** Data for analysis follows **

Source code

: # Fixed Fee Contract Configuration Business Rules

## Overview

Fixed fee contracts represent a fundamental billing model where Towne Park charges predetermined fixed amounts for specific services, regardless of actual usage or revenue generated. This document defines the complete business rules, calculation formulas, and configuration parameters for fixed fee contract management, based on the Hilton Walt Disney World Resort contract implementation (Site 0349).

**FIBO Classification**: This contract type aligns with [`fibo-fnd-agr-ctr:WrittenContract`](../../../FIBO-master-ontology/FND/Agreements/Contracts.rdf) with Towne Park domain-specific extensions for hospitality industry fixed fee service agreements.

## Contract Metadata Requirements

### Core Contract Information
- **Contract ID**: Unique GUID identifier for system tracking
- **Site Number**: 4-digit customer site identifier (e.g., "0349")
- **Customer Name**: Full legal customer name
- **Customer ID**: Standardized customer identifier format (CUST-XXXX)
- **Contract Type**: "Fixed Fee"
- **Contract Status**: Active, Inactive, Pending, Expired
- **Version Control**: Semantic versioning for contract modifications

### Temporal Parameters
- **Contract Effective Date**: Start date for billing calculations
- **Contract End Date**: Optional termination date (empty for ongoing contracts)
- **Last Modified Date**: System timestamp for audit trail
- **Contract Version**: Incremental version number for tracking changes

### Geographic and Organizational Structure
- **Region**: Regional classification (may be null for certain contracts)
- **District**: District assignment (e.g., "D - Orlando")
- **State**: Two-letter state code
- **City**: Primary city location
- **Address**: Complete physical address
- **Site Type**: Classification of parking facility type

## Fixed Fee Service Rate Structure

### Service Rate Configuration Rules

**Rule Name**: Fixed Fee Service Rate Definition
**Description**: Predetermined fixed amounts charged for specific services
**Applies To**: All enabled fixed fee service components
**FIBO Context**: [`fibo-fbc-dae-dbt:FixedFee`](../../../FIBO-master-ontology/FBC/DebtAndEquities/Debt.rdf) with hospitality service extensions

** End of Data for analysis **

▸ What the exercise asks
In the preceding records, how many lines include the word "Version"? Reply with the number only.

▸ Task output
2